**FRAGMENTO DEL EJERCICIO:**
Normalmente cuando alguien viene de esa manera lo hace intentando venderme algo, o pidiendo. La cancela sirve en esos casos de frontera, de línea divisoria. Le miré a los ojos y en ellos no había intención de molestar. Usted dirá, le dije mientras abría el cancel y le recibía cara a cara. En un primer momento, su cara dejó entrever un alivio, quizá una celebración de no encontrarse la puerta cerrada en las narices, como quizá le había ocurrido en varias casas antes de llegar a la mía. Entonces abrió la boca mientras alzaba el rostro, seguro de sí, mirándome a los ojos. Apenas le salió una frase, algo del tipo usted disculpe, mire usted lo que me ocurre. Sus ojos se oscurecieron y buscaron sus manos, que se reliaban sin saber muy bien qué hacer. Su voz dejó de sonar segura para alargar las palabras que buscaban una explicación que sus gestos ya me daban. Su aplomo y presencia se habían esfumado en apenas dos segundos.

**TAREA 1:** Convierte en una lista breve el párrafo del fragmento que empieza con «Normalmente cuando alguien viene» y conserva sus datos principales.
El fragmento y los registros son materiales aparte, sin relación entre sí.

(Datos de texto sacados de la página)
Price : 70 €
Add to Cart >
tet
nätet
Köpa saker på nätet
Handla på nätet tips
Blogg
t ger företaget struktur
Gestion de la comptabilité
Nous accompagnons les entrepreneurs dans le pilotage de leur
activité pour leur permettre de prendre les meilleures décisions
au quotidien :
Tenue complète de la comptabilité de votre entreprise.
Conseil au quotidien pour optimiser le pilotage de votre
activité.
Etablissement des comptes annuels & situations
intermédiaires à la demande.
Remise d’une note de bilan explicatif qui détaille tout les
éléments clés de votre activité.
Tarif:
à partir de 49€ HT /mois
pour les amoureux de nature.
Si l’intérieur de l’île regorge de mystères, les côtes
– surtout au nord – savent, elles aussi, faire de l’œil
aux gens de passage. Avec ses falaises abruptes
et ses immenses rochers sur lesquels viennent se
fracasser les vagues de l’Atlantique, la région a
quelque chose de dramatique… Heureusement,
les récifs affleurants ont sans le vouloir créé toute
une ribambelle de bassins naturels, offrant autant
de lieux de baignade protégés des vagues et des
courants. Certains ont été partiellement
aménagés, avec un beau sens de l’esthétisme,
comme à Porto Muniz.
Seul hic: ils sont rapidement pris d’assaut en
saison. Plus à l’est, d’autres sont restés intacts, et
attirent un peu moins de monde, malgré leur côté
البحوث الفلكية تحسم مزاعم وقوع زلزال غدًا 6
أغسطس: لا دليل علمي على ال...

**TAREA 2:** Pasa todas las líneas de los registros a una lista JSON de cadenas, una cadena por línea, sin incluir las líneas en blanco.

**RESPUESTA ESPERADA 1:**
- Quien llega de esa manera suele venir a vender algo o a pedir, y la cancela sirve de frontera en esos casos.
- Le miré a los ojos y no vi intención de molestar; abrí el cancel, le dije «usted dirá» y le recibí cara a cara.
- Primero su cara mostró alivio por no encontrarse la puerta cerrada, como quizá le había pasado en otras casas.
- Abrió la boca alzando el rostro, seguro de sí y mirándome a los ojos, pero apenas le salió una frase de disculpa.
- Sus ojos se oscurecieron y buscaron sus manos inquietas, y su voz perdió la seguridad.
- En apenas dos segundos su aplomo y su presencia se esfumaron.

**RESPUESTA ESPERADA 2:**
[
  "Price : 70 €",
  "Add to Cart >",
  "tet",
  "nätet",
  "Köpa saker på nätet",
  "Handla på nätet tips",
  "Blogg",
  "t ger företaget struktur",
  "Gestion de la comptabilité",
  "Nous accompagnons les entrepreneurs dans le pilotage de leur",
  "activité pour leur permettre de prendre les meilleures décisions",
  "au quotidien :",
  "Tenue complète de la comptabilité de votre entreprise.",
  "Conseil au quotidien pour optimiser le pilotage de votre",
  "activité.",
  "Etablissement des comptes annuels & situations",
  "intermédiaires à la demande.",
  "Remise d’une note de bilan explicatif qui détaille tout les",
  "éléments clés de votre activité.",
  "Tarif:",
  "à partir de 49€ HT /mois",
  "pour les amoureux de nature.",
  "Si l’intérieur de l’île regorge de mystères, les côtes",
  "– surtout au nord – savent, elles aussi, faire de l’œil",
  "aux gens de passage. Avec ses falaises abruptes",
  "et ses immenses rochers sur lesquels viennent se",
  "fracasser les vagues de l’Atlantique, la région a",
  "quelque chose de dramatique… Heureusement,",
  "les récifs affleurants ont sans le vouloir créé toute",
  "une ribambelle de bassins naturels, offrant autant",
  "de lieux de baignade protégés des vagues et des",
  "courants. Certains ont été partiellement",
  "aménagés, avec un beau sens de l’esthétisme,",
  "comme à Porto Muniz.",
  "Seul hic: ils sont rapidement pris d’assaut en",
  "saison. Plus à l’est, d’autres sont restés intacts, et",
  "attirent un peu moins de monde, malgré leur côté",
  "البحوث الفلكية تحسم مزاعم وقوع زلزال غدًا 6",
  "أغسطس: لا دليل علمي على ال..."
]